You may have heard that the Bundesbank is planning to repatriate its gold from the New York Federal Reserve to its own coffers in Germany.
The Bundesbank plans to bring back to Germany some of its 1,500 tonnes of gold stored in the vaults of the Federal Reserve in New York, and the 450 tonnes stashed with the Bank of France in Paris, reported the German newspaper Handelsblatt.
The central bank declined to comment on the report but will on Wednesday outline a plan to manage the reserves, which total about 3,400 tonnes, or 270,000 gold bars.Most of Germany’s massive reserves have been stored abroad since the cold war amid fears of a Soviet invasion.
It’s a similar story to one from 2011, when Venezuela announced it would be repatriating up to 211 tonnes of its gold from various vaults around the world. Here’s how the FT reported it at the time:
Venezuela would need to transport the gold in several trips, traders said, since the high value of gold means it would be impossible to insure a single aircraft carrying 211 tonnes. It could take about 40 shipments to move the gold back to Caracas, traders estimated.
“It’s going to be quite a task. Logistically, I’m not sure if the central bank realises the magnitude of the task ahead of them,” said one senior gold banker.
It feels — although I can’t put my finger on why (no snark intended, for once) — that the tone of the reporting around the Bundesbank’s decision has been far more respectful than it was eighteen months ago. Then, it seems to have been taken as a given that the move was a mad power grab on Chavez’s part, and all the economics blogs focused on the difficulty of actually carrying out the pledge.
It seems to me that Chávez has four main choices here. He can go the FT’s route, and just fly the gold to Caracas while insuring each shipment for its market value. He can go the Spanish route, and try to transport the gold himself, perhaps making use of the Venezuelan navy. He could attempt the mother of all repo transactions. Or he could get clever.

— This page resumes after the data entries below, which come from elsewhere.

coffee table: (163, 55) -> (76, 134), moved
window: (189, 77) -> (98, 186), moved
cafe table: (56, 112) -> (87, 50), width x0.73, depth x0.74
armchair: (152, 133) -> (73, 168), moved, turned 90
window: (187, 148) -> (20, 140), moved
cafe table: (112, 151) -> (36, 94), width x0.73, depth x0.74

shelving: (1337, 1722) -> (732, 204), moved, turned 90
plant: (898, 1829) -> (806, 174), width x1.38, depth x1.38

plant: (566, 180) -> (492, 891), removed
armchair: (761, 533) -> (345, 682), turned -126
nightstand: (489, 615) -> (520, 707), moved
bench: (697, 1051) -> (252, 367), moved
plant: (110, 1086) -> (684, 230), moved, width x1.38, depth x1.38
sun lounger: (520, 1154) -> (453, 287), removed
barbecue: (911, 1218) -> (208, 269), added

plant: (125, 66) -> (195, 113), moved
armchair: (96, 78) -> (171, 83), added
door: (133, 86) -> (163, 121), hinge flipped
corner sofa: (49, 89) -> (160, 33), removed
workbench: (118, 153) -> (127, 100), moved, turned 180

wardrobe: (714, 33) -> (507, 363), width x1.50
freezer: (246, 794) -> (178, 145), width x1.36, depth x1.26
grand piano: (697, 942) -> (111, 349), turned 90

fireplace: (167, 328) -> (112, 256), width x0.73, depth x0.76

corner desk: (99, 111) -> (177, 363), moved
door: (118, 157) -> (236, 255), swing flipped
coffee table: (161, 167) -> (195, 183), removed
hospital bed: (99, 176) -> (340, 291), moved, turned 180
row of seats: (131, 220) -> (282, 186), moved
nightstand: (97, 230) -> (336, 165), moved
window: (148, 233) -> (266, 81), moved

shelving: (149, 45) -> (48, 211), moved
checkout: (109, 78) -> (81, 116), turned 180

This time, however, the analysis is focusing less on how the transportation will work, and more on patiently analysing the Bundesbank’s decisions. Ezra Klein, for instance, writes:
So what the heck is Germany doing? It is a nation with a deep-seated fears about the stability of its currency, no doubt in part the legacy of the Weimar hyperinflation of the early 1920s. The fixation on its gold comes at a time when the world of finance seems in chaos. Germans are being asked to help rescue Greece and other European nations with troubled finances. The European Central Bank has bought bonds from some of those nations, which Germans widely view as tempting enormous inflation. Against that backdrop, it is perhaps not shocking that there is political resonance to the theory that the New York Fed and Banque de France may be putting one over on the Bundesbank and that some of Germany’s gold might actually be missing.
This is doubtless partly because transporting up to 1,500 tonnes of gold between New York and Berlin is — probably rightly — seen as less risky than transporting 211 tonnes of gold from London to Venezuela. But it’s also because Germany is a Very Serious Country full of Very Serious People and Venezuela is the home of Wacky Hugo.
Germany is repatriating hundreds of tonnes of gold because economic conspiracy theorists have gained a relatively substantial amount of political capital in the country. Venezuela did the same thing in 2011. They are both very silly places.